The King of Good Times is battling bad times, and all eyes are waiting to see how much the whole bailout issue will cost Brand Kingfisher. Right now, the airline business of Kingfisher is under deep scrutiny and the media focus has only heightened the negative atmosphere. Public memory, of course, is short and all ‘bailout’, ‘bleeding’ and ‘those who die must die’ phrases will be forgotten once Vijay Mallya is able to arrange the corpus to manage the airline’s functioning. Remember, Jet Airways employees’ protests against job cuts some years ago didn’t do much harm to the brand in the long run.
Kingfisher, known primarily for its beer, is unlikely to be affected. The brand has been there for a long time and people vouch for it. Even in this scenario, it’s the airline business that is under the scanner. The airline business is diversification of the core business, hence the impact on Kingfisher the brand would not be much. But when it comes to Kingfisher Airlines, people – especially frequent flyers and privileged guests wooed with the airline’s promise of an extraordinary experience – would stay away, considering flight cancellations and the consequent inconvenience.
Expressing his view, Harish Bijoor, brand expert and CEO of Harish Bijoor Consults Inc, said, “Kingfisher is a dominant brand in the Indian context. The brand for a start is a beer. And from there on has developed the brand equity of brand Kingfisher Airlines. To that extent, the recent sets of issues in aviation tends to hurt the equity of Kingfisher Airlines more than the beer. The airline is a service brand that touches the lives of hundreds of people. The beer is a product brand. To that extent there is less of an issue there.”
“The negative publicity that hits Kingfisher airlines is really about the pains of the traveller more than anything else. A traveller faced with flight cancellations at the last minute is impacted the most. This is where the biggest pain point of Kingfisher Airlines’ brand equity vests,” added Bijoor.

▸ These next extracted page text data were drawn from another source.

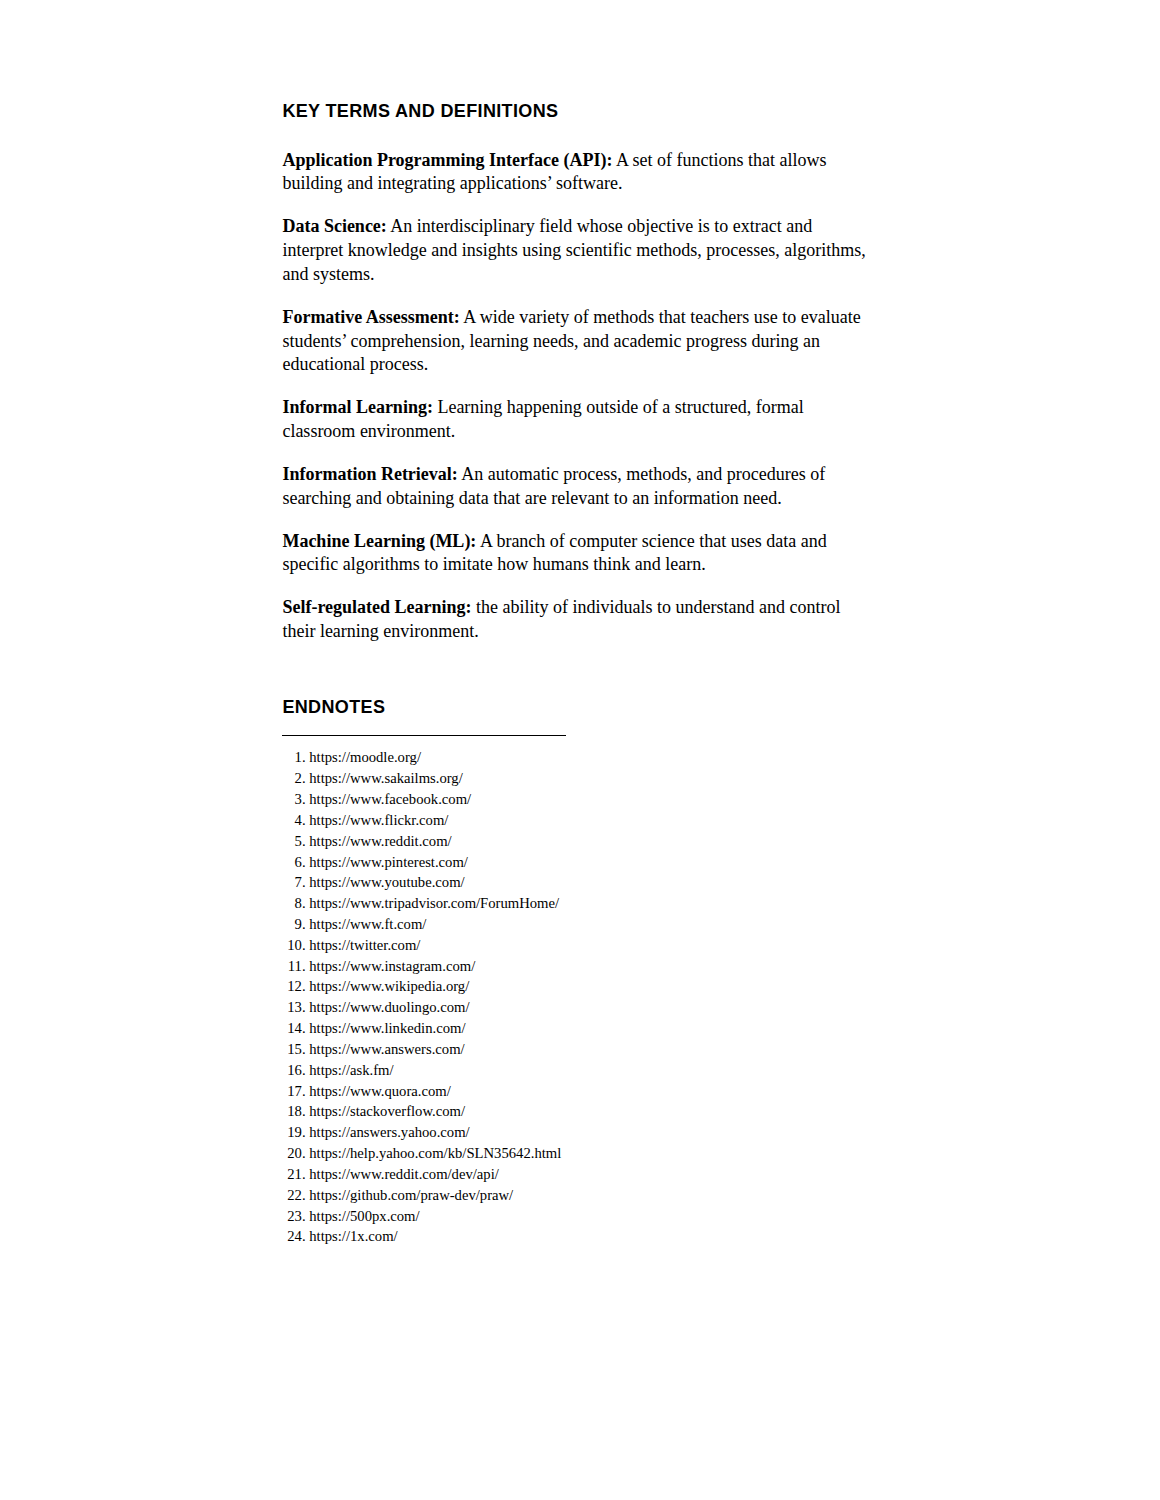KEY TERMS AND DEFINITIONS
Application Programming Interface (API): A set of functions that allows building and integrating applications’ software.
Data Science: An interdisciplinary field whose objective is to extract and interpret knowledge and insights using scientific methods, processes, algorithms, and systems.
Formative Assessment: A wide variety of methods that teachers use to evaluate students’ comprehension, learning needs, and academic progress during an educational process.
Informal Learning: Learning happening outside of a structured, formal classroom environment.
Information Retrieval: An automatic process, methods, and procedures of searching and obtaining data that are relevant to an information need.
Machine Learning (ML): A branch of computer science that uses data and specific algorithms to imitate how humans think and learn.
Self-regulated Learning: the ability of individuals to understand and control their learning environment.
ENDNOTES
https://moodle.org/
https://www.sakailms.org/
https://www.facebook.com/
https://www.flickr.com/
https://www.reddit.com/
https://www.pinterest.com/
https://www.youtube.com/
https://www.tripadvisor.com/ForumHome/
https://www.ft.com/
https://twitter.com/
https://www.instagram.com/
https://www.wikipedia.org/
https://www.duolingo.com/
https://www.linkedin.com/
https://www.answers.com/
https://ask.fm/
https://www.quora.com/
https://stackoverflow.com/
https://answers.yahoo.com/
https://help.yahoo.com/kb/SLN35642.html
https://www.reddit.com/dev/api/
https://github.com/praw-dev/praw/
https://500px.com/
https://1x.com/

So at one level where the crisis has hit most is the frequent travellers, but that is more of a short-term problem. In fact, the brand has taken a beating but not as much. Even V Balasubramanium, Director at RainMan Consulting, is of the opinion that the brand would have been affected if the issues were that involving ethics or credibility but something like a ‘bailout’ and being cash-strapped will not impact it long-term as people already know that the airline industry is bleeding and the same goes for Kingfisher Airlines. So while the issue has not come as a surprise, it’s true that the rumours about large-scale layoffs or the airline shutting operations don’t exactly help Mr Mallya’s case.
One view that also emerges is that whenever UB has tried to diversify and move away from its core business of alcoholic drinks, they haven’t really succeeded. Ramanujam Sridhar, CEO, Brand-Comm said, “The next two to three months will be critical for Kingfisher, and how they manage to emerge out of this crisis and do damage control. There will be close scrutiny and overcoming this will be a challenge. There is a negative undercurrent especially among those who have raised eyebrows over the extravagant lifestyle and now the financial mess. I think it’s a wait and watch policy and the next couple of months will be make-or-break as far as the Kingfisher Airlines brand goes.”
As it stands, the Kingfisher brand which is primarily associated with liquor will not be impacted in any case, as it will have its loyal followers, but for the airline business, which is actually a brand extension, it’s time to be cautious and move carefully. “Kingfisher needs to get off the pedestal and talk and emote with its users and those sitting on the fence with reference to its usage. It’s important to be transparent and admit folly where folly lies. In reality nothing succeeds like success. I do believe this is a temporary blip in the brand equity fortunes of Kingfisher Airlines. With some degree of fund infusion, it will be business as usual,” concludes Bijoor.